意味をあたえる

文章としかいいようがない fktack@yahoo.co.jp

携帯があれば生きていける

親知らずの治療のため山の上の病院まで来た。本当に山の上かはわからないが坂はのぼった。さびれた駅を降り、しかしここは大学が近くにあるから若い人が多かった。私も大学生に遠目からなら見えるかもしれないと思ったが、すれ違う学生の顔はみんな幼く、せいぜい小学生にしか見えない。私は小学生のように振る舞わなければとても大学生になんかには見えないのである。そういえば甥の小学生などは幼児同然で、私が小学生の頃は子供っぽいのは恥ずかしいと思ったが今は平然と幼児然として時代は変わったと思う。小学生になる直前に母に添い寝を希望したら父に「そういうのは小学生になったらやめたほうがいい」と注意された。寝室の和室から見える廊下の壁の木目が、人の顔に見えて怖かったのである。添い寝をやめるためには壁を取り替える必要があったが、それを申し出る勇気はなかった。父が怖かったのである。しかし添い寝がないときは一刻も早く寝ようと集中するから案外すっきり目覚められるものである。
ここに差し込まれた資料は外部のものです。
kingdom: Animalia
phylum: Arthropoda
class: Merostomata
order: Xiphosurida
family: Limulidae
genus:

大きな病院は完全に分業化されているためあちこちに行き来して大変に時間がかかった。レントゲンのあと
「先ほどの場所に戻って」
と指示されてどこなのかわからなくなり取り乱しそうになった。それでも目的があるのは考えることを放棄できて楽だ。間違えたら正しい行き先を聞けばいいのである。私にもまだまだプライドがあるが間違えてもひょうとしているようになりたいものである。


レントゲン写真を光る壁に張り付けているのを見て、かつて私は頻繁に病院を訪れる子供だったことを思い出した。私は小児喘息で幼い頃は毎週水曜か、隔週水曜に病院へ行かなければならなかった。病院は隣町にあり、車でゆうに30分かかる距離だった。発作が起きたり具合が悪くなると車の中で嘔吐するので後部座席にはバケツが置かれていた。前述の光る壁も含め、それが私の日常風景だった。


ふと記事を下書きにしてみたらこの記事のタイトルは「携帯があれば生きていける」だった。これは待ち時間にずっと携帯をいじっていたからで、家でも病院の待合いでもやっていることは同じだから待つという行為は携帯のおかげでなくなったのである。